TASK BRIEF: Using the listing below, work out how many lines contain the word "round", and respond with that number alone.

THE INPUT:
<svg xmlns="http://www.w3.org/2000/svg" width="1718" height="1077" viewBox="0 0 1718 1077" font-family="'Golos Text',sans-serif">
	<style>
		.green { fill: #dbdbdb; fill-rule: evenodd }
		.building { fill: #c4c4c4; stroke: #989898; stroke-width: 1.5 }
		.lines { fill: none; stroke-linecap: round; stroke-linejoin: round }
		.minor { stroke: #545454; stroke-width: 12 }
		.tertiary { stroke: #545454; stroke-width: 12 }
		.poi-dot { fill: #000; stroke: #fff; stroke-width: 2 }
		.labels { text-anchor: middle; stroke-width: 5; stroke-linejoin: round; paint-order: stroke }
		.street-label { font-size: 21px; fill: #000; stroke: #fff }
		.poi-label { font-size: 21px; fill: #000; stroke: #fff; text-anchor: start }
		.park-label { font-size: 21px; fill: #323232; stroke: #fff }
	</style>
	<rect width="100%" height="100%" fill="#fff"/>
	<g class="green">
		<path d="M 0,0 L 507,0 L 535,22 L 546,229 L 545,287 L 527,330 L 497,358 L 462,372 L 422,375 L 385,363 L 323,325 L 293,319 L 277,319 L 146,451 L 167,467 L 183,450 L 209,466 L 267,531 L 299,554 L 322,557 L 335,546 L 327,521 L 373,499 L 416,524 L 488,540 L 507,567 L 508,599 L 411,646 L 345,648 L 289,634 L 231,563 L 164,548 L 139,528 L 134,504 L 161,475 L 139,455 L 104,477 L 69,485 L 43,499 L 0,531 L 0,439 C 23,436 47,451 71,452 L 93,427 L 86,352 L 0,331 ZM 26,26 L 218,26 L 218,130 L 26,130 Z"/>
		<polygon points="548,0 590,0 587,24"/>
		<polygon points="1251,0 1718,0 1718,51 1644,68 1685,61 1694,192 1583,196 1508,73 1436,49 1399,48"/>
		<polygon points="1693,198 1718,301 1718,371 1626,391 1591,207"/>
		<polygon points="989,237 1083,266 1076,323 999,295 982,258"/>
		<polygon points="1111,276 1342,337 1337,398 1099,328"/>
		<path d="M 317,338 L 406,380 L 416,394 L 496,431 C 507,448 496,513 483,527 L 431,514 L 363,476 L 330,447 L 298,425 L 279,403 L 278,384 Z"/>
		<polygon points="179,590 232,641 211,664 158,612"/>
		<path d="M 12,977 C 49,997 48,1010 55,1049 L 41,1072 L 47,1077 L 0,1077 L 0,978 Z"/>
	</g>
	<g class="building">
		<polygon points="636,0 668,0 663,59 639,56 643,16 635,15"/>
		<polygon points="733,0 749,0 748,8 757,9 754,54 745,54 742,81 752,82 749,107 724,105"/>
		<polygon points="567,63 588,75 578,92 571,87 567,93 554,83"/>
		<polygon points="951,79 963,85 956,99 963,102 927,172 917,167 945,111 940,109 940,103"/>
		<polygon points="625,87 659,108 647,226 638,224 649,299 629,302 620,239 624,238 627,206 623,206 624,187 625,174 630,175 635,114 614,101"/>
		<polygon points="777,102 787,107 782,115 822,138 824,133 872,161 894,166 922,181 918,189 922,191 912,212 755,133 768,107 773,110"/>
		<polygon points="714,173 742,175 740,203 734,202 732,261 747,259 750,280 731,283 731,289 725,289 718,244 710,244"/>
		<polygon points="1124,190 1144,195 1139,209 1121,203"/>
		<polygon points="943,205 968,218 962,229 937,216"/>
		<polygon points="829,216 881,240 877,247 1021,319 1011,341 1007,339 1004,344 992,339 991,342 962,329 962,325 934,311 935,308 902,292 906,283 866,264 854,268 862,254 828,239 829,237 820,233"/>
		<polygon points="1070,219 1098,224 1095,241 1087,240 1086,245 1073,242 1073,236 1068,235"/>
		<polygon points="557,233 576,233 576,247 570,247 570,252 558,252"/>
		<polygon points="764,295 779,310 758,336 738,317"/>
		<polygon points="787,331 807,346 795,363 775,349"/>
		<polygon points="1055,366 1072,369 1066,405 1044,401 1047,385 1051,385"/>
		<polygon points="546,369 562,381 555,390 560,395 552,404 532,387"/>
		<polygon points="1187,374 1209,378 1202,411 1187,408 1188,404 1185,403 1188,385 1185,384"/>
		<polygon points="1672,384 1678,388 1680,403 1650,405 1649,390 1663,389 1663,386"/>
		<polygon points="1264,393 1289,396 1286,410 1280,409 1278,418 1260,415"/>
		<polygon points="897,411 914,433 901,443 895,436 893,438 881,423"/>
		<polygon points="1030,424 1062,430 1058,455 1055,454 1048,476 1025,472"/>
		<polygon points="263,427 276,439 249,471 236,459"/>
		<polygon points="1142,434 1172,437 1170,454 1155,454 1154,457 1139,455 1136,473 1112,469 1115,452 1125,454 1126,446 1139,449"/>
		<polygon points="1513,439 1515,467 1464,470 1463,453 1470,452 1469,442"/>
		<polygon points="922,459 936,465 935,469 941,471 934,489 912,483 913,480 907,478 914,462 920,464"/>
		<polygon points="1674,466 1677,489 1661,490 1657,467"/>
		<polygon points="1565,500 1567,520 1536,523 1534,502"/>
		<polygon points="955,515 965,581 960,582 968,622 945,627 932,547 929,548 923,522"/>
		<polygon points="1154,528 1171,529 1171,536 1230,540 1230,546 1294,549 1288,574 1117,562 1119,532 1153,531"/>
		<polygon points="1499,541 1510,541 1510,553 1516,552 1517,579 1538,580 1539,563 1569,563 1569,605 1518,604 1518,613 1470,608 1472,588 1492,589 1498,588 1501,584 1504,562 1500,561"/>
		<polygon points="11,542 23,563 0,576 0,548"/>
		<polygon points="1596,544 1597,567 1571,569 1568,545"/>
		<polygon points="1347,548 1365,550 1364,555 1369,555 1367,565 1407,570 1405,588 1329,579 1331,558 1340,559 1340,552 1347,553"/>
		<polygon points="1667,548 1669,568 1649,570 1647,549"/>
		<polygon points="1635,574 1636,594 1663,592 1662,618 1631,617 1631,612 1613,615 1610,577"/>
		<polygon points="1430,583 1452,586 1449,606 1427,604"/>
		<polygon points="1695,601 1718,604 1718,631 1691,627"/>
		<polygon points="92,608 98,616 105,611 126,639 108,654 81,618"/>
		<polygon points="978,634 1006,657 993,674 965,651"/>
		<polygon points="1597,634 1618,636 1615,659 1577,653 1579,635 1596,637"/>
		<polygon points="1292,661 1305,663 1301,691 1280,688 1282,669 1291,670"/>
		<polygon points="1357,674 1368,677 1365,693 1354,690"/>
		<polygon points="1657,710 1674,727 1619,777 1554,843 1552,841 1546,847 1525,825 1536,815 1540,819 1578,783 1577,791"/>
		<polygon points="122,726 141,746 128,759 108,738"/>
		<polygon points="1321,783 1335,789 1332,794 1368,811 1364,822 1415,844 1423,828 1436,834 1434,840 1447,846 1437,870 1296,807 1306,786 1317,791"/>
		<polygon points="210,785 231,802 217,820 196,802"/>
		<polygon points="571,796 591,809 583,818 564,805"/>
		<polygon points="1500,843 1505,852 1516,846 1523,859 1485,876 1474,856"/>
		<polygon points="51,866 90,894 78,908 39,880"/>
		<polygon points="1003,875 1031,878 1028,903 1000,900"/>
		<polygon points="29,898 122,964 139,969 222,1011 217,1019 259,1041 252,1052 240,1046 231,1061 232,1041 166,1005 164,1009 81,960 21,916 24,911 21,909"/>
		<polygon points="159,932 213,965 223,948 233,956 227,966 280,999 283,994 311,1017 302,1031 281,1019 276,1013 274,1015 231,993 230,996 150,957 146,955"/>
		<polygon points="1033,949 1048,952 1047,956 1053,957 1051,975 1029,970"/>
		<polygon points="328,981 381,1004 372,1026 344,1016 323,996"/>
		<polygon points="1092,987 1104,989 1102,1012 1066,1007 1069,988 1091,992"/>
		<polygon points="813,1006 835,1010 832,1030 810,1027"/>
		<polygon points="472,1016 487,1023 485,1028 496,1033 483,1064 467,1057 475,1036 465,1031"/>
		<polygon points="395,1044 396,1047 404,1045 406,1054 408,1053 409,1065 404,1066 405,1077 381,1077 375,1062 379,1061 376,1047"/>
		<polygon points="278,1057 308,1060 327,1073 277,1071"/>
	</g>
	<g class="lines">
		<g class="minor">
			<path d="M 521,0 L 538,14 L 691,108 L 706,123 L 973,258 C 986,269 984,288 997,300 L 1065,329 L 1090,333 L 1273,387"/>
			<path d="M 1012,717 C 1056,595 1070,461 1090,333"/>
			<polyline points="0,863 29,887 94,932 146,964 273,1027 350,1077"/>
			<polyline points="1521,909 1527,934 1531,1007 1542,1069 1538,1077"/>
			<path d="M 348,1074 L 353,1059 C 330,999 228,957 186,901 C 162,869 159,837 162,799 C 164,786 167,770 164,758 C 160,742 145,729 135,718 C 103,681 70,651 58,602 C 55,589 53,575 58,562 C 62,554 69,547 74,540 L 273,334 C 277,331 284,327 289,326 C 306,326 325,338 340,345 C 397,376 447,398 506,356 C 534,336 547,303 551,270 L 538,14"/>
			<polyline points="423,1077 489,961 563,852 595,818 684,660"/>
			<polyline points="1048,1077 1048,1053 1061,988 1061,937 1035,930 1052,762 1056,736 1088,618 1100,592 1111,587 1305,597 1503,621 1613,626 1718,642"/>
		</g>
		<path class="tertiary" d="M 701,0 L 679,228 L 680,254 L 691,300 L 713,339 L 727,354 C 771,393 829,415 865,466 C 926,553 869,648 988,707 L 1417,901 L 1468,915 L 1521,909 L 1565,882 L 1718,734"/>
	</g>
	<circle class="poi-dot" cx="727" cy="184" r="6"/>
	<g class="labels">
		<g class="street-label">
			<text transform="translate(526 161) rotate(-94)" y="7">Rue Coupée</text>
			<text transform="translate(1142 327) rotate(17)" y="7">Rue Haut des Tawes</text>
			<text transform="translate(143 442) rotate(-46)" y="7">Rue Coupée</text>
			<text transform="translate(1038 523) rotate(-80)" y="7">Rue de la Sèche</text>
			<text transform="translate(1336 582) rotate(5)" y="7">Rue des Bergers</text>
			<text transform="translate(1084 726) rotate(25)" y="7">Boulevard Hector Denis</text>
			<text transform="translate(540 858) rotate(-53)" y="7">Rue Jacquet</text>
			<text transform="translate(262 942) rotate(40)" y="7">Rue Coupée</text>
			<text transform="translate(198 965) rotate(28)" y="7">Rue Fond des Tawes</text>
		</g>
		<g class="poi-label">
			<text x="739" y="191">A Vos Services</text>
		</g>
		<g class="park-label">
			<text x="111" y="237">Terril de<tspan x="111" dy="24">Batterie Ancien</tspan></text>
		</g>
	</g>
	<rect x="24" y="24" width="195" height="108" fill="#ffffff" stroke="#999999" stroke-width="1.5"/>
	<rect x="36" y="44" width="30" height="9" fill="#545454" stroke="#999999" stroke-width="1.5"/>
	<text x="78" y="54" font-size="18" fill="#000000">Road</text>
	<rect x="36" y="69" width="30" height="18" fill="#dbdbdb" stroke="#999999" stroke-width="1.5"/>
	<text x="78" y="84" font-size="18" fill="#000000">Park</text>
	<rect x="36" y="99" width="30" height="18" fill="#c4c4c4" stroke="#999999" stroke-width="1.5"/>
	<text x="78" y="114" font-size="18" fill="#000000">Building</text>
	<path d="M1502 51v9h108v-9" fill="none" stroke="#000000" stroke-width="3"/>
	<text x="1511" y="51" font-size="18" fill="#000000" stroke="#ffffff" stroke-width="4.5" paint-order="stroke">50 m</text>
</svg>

WRITTEN RESPONSE: 2